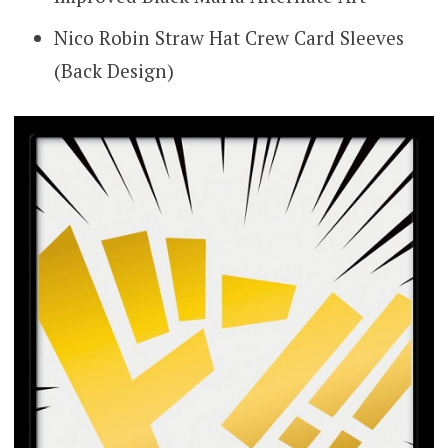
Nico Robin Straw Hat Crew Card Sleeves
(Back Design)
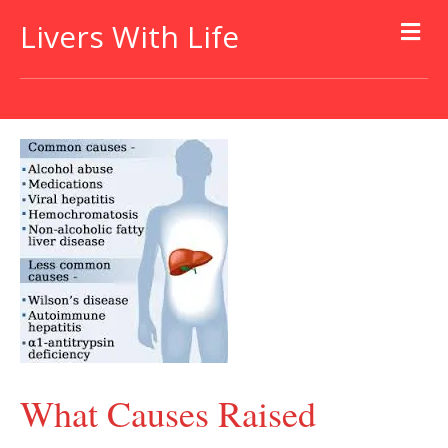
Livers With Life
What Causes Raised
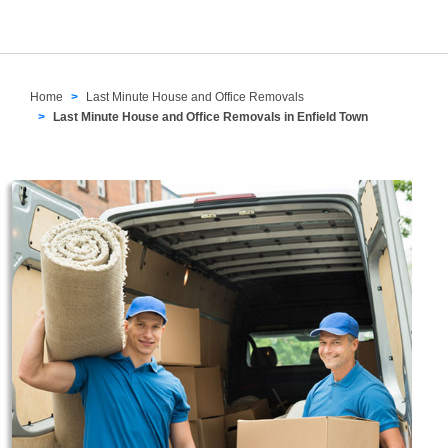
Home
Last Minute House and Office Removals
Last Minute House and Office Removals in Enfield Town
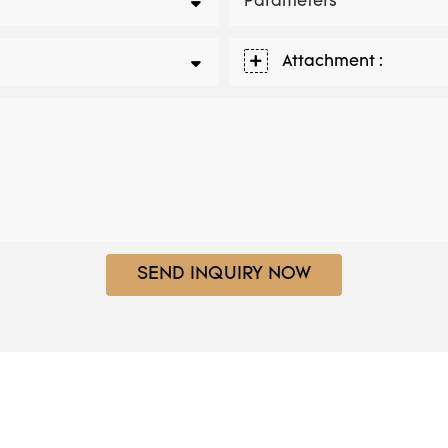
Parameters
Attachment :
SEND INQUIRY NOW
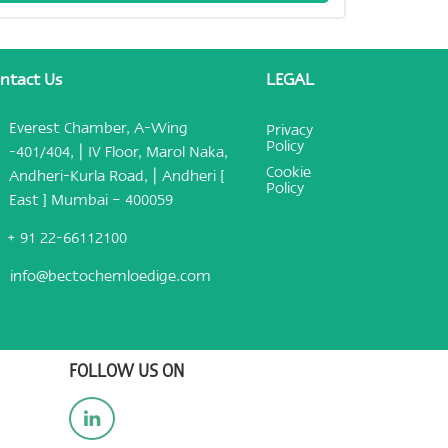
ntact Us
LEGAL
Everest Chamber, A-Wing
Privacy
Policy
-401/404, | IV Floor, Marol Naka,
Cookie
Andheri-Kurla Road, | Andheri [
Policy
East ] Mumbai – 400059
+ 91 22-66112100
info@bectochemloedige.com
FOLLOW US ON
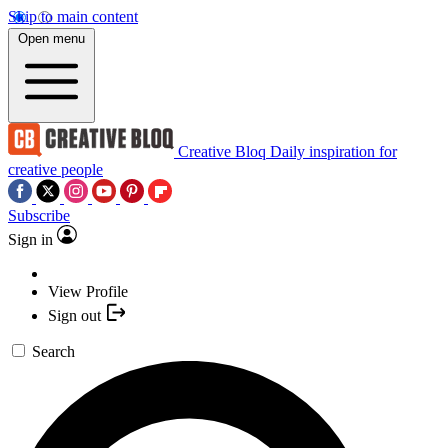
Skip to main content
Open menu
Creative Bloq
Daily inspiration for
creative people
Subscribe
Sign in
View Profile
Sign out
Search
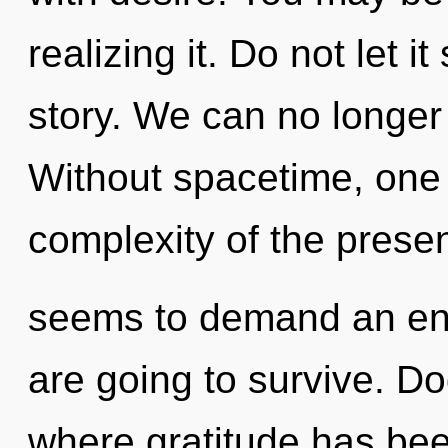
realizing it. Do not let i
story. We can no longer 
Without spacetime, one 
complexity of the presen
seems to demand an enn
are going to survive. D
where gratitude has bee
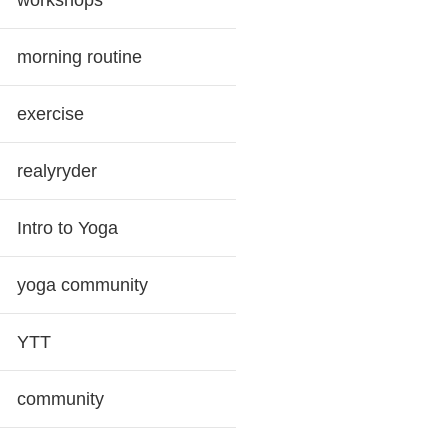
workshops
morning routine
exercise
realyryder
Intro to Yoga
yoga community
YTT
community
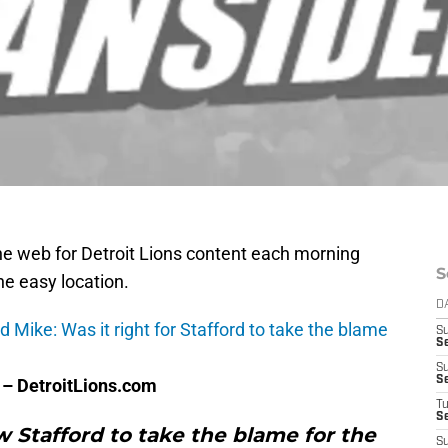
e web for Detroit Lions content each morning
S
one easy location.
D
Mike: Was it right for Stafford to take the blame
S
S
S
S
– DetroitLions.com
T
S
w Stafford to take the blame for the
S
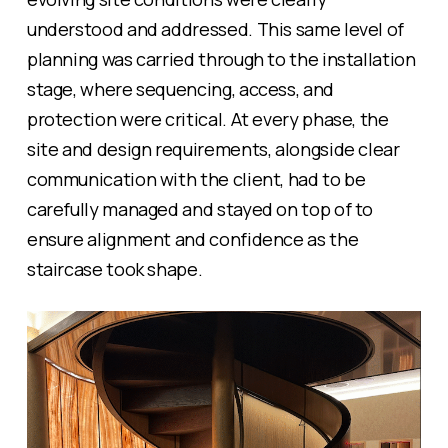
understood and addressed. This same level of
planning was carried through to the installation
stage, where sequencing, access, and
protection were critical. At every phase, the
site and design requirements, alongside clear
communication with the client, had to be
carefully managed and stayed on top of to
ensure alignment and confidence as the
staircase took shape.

WHAT IS REQUIRED. Please copy out every line of the preceding listing that carries "House".

ANSWER TO THIS EXERCISE.
Last Minute House and Office Removals
Last Minute House and Office Removals in Enfield Town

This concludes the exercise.